**What needs to be done**
Among the entries below, count the lines containing the string "days". Only the count is needed.

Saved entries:

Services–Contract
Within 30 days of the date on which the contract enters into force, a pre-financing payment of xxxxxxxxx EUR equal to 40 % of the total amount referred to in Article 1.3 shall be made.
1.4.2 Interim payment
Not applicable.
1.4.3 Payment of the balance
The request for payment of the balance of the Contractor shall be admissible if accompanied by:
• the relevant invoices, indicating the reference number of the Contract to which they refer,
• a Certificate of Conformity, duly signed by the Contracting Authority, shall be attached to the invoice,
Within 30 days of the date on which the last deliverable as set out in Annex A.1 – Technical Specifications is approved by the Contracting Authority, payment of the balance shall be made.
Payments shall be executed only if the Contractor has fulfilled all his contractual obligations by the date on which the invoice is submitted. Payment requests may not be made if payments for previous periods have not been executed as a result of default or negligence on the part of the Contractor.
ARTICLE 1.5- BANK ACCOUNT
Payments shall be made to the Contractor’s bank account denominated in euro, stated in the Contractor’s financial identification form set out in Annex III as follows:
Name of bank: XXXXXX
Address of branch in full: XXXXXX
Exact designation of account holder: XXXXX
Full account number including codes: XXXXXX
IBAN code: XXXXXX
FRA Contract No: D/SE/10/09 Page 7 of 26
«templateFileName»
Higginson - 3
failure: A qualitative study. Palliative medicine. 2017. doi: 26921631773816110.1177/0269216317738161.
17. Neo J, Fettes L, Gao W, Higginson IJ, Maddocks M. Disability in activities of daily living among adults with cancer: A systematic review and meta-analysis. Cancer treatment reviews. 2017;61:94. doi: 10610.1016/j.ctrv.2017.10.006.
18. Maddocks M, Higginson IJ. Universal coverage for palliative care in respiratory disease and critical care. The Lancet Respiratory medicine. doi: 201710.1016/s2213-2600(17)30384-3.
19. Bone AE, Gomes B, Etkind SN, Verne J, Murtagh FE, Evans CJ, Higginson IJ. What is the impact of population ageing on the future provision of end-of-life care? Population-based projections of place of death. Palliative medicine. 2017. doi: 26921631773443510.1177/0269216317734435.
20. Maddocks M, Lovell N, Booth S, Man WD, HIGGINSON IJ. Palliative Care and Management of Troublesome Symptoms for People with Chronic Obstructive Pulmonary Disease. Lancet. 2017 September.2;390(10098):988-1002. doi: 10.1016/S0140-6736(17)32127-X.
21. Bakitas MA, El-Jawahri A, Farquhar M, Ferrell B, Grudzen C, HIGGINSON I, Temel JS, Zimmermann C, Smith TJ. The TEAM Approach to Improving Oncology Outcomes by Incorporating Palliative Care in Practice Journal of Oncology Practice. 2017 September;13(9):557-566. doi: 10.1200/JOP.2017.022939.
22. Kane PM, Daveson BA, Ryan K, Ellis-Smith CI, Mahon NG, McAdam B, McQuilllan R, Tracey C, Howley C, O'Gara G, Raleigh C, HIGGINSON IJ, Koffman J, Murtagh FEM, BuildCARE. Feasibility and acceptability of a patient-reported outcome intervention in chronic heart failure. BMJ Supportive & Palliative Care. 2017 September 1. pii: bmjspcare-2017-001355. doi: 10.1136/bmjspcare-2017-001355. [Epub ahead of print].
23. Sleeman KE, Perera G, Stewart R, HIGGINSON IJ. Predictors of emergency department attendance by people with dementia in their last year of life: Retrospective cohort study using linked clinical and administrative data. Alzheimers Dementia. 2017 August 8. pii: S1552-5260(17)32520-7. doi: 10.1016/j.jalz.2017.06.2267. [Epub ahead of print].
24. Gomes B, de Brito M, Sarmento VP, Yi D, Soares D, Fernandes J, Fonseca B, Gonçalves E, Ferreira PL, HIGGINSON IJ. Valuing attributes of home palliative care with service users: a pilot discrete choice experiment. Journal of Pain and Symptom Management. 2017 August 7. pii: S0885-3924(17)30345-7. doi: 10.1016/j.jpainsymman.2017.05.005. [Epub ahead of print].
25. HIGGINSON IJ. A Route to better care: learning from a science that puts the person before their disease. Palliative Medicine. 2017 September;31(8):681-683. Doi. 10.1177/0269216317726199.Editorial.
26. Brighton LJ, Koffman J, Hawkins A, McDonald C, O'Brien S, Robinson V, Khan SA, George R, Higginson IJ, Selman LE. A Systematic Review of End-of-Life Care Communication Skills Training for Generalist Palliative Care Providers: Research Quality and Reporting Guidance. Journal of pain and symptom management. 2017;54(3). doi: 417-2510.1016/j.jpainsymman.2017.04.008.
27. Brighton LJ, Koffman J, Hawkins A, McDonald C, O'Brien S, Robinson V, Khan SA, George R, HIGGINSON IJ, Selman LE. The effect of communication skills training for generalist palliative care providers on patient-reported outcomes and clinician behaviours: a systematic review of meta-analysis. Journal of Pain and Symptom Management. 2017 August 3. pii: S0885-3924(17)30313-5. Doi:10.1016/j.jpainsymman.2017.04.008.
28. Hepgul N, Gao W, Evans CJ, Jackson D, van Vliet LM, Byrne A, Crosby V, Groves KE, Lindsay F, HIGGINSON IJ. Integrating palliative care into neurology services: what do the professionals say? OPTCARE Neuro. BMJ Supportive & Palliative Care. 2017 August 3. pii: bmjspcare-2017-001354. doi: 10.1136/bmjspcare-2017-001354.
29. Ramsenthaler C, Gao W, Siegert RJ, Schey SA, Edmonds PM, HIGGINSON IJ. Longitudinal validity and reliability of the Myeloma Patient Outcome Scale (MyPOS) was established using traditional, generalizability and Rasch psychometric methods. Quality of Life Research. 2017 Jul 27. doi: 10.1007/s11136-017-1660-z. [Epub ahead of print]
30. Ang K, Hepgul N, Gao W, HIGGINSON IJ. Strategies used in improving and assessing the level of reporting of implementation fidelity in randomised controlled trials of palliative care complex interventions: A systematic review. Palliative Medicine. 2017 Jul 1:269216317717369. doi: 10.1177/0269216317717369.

**Expected answer**
2